By Travis Meyers, The Law Office of Libby Banks, PLLC.
As an estate planning attorney, I love getting the opportunity to educate people about things that can significantly improve their lives. I am thrilled to be able to collaborate with Kristyn Carmichael this week to talk about estate planning - an important topic for families that are getting married, divorced, or re-married.
Estate Planning is an important, ongoing process of making arrangements for what happens to you and your assets if you become incapacitated or pass away. The process of estate planning answers important questions like:
What will happen to all your assets if you pass away?
Who will make medical decisions for you if you cannot?
Who will raise your children if you cannot?
How will your legacy be carried out after you pass away?
A good estate plan gives you a say in answering all these important questions rather than assuming what you would want according to State Law. These questions are especially important to answer when you get married, divorced, or re-married.
To help illustrate the importance of these questions, I am going to use everyone’s new favorite celebrity couple: music superstar, Taylor Swift and Kansas City tight end, Travis Kelce. For this article, let’s assume that they are not insanely wealthy and that they are a typical, down-to-earth couple.
Hypothetically, things go particularly well in their relationship and Travis and Taylor decide to get married. In first marriages, when it comes to distributing assets, a couple generally has identical goals for their estate planning: take care of the surviving spouse for as long as he or she lives, then distribute what’s left to their children.
In this situation- Travis and Taylor can set up a Joint Revocable Living Trust plan.
In that plan…
Travis and Taylor can designate that they want all their shared assets to go to the surviving spouse if one of them passes away. Then, if they both pass away, everything goes equally to their children.
They can name each other as their medical agents so that they can make medical decisions for each other.
They can make it so that Travis’s brother, Jason Kelce, and his wife, Kylie, should be the guardians of their children if something happens to them.
They can also arrange that if they passed away, Jason would oversee their children’s inheritance until they turn 25.
Then, a few years down the road, after Travis and Taylor have a couple of children, they have a falling out and decide to get divorced. Now, their goals and important considerations have changed significantly. Travis and Taylor can update their Joint Plan to be Separate Revocable Living Trust Plans.
After the divorce proceedings, Travis and Taylor revoke the Joint Revocable Living Trust. Instead of joint property, they now have their own sole and separate property. They can designate that their separate property goes to their children, equally.
They can each name new people that they trust as medical agents.
Although there is likely a new custody agreement in place, they can still both name guardians, just in case something were to happen to both Travis and Taylor.
They can also now name separate people to manage their children’s money if Travis and Taylor were to pass away.
Then, a few years after the divorce, Taylor meets Justin, who has three children of his own before meeting Taylor. After a few years of dating, they decide to get married.
Goals in second marriages are different than the first marriage. The blended family – his children, her children, and sometimes their children as well – makes for more complicated planning. Each spouse may have separate assets as well as joint, community assets. Often, they want at least some of their assets to go to their own children after they die. At the same time, they want to make sure the surviving spouse has enough to live comfortably. With a blended family, a couple has to put a plan in place if they want to be sure their goals are met.

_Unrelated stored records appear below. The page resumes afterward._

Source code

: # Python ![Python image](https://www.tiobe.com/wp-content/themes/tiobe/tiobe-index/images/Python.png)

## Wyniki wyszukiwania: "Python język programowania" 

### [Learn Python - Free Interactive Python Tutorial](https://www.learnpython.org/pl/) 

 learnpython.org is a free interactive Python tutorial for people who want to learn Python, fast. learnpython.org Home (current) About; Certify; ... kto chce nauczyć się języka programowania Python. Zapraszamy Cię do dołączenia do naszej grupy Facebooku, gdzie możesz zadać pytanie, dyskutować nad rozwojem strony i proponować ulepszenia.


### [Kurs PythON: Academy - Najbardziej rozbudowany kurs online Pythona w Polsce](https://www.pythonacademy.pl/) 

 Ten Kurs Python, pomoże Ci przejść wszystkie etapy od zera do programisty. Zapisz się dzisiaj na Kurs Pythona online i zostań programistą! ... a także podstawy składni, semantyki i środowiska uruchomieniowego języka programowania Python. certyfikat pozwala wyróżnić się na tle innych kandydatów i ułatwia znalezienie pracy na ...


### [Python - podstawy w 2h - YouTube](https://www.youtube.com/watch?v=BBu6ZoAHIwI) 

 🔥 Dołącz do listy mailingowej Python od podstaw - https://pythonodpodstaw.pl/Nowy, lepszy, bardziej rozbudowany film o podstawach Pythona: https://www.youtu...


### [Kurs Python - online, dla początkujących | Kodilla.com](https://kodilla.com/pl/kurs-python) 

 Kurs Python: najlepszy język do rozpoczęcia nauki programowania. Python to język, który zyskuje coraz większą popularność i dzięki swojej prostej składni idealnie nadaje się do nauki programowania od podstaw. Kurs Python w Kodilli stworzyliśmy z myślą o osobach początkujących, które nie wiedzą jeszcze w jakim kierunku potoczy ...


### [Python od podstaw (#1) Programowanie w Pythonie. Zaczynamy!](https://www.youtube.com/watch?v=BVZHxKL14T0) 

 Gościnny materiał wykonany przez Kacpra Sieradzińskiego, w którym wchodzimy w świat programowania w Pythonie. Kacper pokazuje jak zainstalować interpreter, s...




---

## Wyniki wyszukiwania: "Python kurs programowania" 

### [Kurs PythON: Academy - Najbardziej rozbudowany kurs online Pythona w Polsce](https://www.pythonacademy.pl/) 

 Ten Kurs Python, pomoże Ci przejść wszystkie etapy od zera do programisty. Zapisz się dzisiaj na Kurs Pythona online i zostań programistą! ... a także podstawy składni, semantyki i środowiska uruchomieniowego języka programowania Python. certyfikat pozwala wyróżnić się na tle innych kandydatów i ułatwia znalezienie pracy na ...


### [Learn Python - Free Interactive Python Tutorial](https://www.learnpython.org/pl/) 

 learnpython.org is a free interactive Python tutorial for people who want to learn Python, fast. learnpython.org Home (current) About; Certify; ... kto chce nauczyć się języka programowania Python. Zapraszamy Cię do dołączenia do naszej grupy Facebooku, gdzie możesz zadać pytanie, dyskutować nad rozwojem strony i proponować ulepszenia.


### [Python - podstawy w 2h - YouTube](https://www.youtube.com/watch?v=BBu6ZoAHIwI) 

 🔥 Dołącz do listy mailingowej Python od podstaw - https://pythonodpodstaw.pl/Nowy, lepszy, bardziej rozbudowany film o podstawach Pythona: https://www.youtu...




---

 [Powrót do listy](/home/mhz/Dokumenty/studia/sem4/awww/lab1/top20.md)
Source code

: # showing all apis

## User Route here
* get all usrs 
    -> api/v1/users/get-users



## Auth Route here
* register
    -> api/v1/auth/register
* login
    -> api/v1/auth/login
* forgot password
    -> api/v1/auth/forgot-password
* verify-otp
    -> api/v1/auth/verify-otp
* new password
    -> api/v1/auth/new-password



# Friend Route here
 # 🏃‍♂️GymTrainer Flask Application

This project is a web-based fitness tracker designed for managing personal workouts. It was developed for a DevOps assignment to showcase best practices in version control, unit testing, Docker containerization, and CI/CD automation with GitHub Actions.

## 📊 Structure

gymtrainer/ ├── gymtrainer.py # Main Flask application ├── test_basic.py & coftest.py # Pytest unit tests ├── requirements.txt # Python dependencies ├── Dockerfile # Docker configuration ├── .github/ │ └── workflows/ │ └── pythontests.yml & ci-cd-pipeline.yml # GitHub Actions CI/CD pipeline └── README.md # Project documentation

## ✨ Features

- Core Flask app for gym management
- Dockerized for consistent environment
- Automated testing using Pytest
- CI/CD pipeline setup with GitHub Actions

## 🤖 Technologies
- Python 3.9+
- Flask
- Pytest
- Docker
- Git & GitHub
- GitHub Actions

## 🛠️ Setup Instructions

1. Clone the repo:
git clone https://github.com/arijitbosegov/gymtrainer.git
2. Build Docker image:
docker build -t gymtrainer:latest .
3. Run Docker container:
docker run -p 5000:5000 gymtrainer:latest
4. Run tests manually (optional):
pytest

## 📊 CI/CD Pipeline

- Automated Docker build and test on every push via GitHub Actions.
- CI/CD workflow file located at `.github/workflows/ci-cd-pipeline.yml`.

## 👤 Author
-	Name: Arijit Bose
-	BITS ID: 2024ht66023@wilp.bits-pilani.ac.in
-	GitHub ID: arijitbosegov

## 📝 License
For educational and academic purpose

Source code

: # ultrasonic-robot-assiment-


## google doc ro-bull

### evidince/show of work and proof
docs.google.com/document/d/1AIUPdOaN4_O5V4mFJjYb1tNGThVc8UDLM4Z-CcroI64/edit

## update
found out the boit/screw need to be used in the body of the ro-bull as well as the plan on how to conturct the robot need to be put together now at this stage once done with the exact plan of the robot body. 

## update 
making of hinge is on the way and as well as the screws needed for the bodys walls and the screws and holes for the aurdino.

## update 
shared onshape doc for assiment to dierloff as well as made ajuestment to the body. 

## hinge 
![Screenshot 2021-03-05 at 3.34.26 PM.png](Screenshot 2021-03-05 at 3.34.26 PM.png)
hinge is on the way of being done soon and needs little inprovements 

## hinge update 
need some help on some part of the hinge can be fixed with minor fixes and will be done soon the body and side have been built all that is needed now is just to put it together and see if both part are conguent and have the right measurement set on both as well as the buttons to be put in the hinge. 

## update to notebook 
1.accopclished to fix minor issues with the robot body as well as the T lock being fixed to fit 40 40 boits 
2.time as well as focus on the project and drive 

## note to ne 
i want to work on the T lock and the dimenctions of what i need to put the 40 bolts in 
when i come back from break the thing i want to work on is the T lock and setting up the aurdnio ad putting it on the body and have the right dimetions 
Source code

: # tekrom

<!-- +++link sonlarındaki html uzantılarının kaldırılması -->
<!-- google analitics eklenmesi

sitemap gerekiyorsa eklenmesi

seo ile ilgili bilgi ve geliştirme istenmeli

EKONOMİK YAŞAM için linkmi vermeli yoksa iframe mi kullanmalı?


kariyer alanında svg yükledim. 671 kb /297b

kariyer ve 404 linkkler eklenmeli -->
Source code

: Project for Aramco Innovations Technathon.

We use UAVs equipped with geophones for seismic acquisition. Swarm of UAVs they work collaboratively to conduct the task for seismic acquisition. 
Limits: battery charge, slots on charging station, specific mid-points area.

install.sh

This will not happen automatically.
If Justin and Taylor are creating their estate plan, there are some important questions for them to consider:
What happens if Taylor and Justin do not have a Will or Trust and own all their assets jointly?
If Taylor is the first to die, Justin will get all their joint assets.
Then if Justin also dies, without a will or trust, state law steps in. Arizona law says that Justin’s children get all the joint assets. That means that Taylor’s children are left out.
If Taylor and Justin’s plan was to divide everything between all their kids, the failure to plan made sure that didn’t happen.
Taylor and Justin may want to be sure that they are well cared for if one of them passes away, but they also want to be sure their own kids share in what’s left after they are both gone.
How can Taylor’s and Justin’s goals be accomplished through a Trust plan?
The Trust can provide that some of their assets are protected in an irrevocable Trust that cannot be changed when the first spouse passes away.
If Justin dies first, a portion of the assets can go into a separate Trust for Taylor’s benefit that cannot be changed.
When the second spouse passes away, the assets in the irrevocable Trust go to the children of the spouse who died first. This way, the first spouse to die is assured that some of the assets will be distributed to his or her children when the second passes.
If Taylor dies after Justin, the portion in her separate, irrevocable Trust can be distributed to Justin’s kids. This ensures that Justin’s kids will get a portion of the assets, and everything will not only go to Taylor’s kids.
There are many factors going into estate planning for the blended family. However, most couples have one common goal: doing the right thing for everyone involved: themselves, their spouse, their children, and their spouse’s children. A good estate planning attorney can help put together a plan that accomplishes your goals.